-- What you need to do --
Scan the entries for lines with the word "ankle", then copy those lines.

-- Data for this exercise --
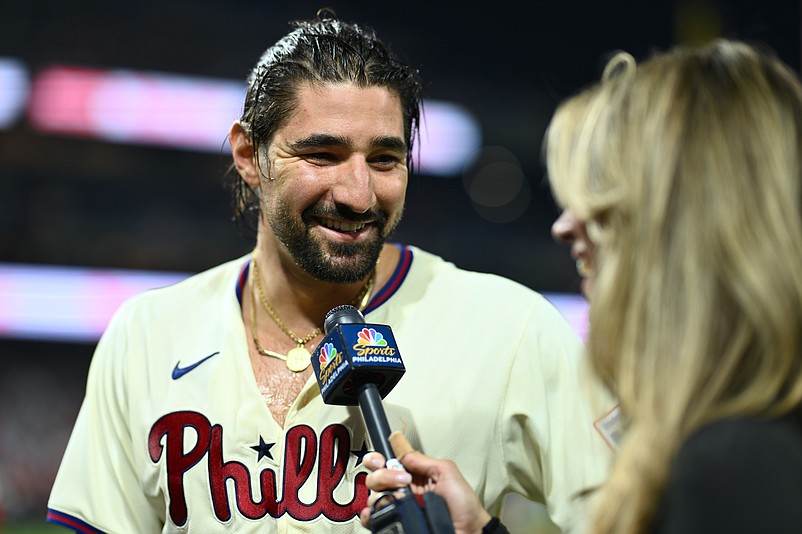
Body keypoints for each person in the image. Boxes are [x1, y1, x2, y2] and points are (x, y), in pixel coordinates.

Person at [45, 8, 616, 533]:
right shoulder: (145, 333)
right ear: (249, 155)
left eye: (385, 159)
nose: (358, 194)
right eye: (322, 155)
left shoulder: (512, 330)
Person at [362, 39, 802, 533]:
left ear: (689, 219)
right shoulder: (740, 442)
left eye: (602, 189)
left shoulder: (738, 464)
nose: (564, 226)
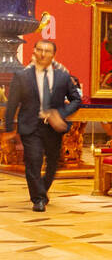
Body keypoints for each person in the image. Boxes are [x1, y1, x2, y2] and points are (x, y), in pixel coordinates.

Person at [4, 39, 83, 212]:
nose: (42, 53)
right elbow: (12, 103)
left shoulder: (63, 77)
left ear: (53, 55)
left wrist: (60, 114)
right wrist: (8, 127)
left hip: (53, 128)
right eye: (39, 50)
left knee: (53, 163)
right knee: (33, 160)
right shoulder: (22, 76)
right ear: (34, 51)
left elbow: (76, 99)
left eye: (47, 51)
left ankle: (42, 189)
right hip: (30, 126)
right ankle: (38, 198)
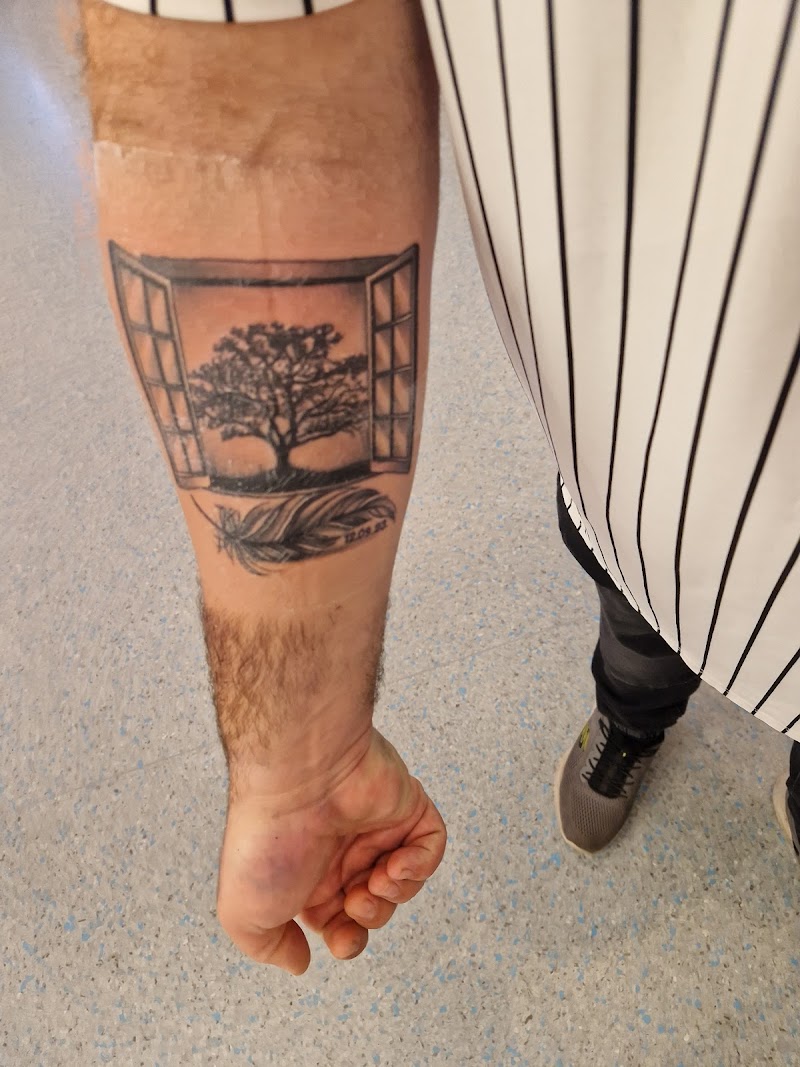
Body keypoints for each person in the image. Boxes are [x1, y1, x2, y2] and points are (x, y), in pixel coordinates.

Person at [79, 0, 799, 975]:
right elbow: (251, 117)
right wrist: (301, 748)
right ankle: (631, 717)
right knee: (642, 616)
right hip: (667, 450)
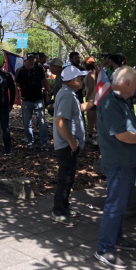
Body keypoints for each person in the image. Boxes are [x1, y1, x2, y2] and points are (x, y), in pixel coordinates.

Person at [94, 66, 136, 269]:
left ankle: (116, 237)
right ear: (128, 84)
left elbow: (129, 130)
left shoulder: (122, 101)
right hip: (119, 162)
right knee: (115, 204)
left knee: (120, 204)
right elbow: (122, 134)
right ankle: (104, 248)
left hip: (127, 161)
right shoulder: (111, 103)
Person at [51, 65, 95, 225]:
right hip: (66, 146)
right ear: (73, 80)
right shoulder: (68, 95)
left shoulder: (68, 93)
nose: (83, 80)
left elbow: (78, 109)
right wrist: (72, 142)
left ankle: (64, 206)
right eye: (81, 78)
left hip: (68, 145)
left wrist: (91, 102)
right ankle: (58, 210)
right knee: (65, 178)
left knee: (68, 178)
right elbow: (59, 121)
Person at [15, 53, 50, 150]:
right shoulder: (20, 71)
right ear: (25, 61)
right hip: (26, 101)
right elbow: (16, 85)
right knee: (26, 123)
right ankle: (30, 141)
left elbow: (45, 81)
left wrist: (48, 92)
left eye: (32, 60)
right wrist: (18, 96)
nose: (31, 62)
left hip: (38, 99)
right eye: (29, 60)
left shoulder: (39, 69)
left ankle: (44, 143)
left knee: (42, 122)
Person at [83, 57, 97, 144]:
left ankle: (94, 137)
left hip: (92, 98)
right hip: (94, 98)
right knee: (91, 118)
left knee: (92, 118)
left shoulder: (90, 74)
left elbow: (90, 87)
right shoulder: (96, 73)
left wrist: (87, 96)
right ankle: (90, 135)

-- Answer box --
left ankle: (42, 189)
right ankle: (38, 198)
right ankle: (631, 717)
left ankle: (116, 237)
right ankle: (104, 248)
left ankle: (64, 206)
right ankle: (58, 210)
right ankle: (30, 141)
left ankle: (44, 143)
left ankle: (94, 137)
right ankle: (90, 135)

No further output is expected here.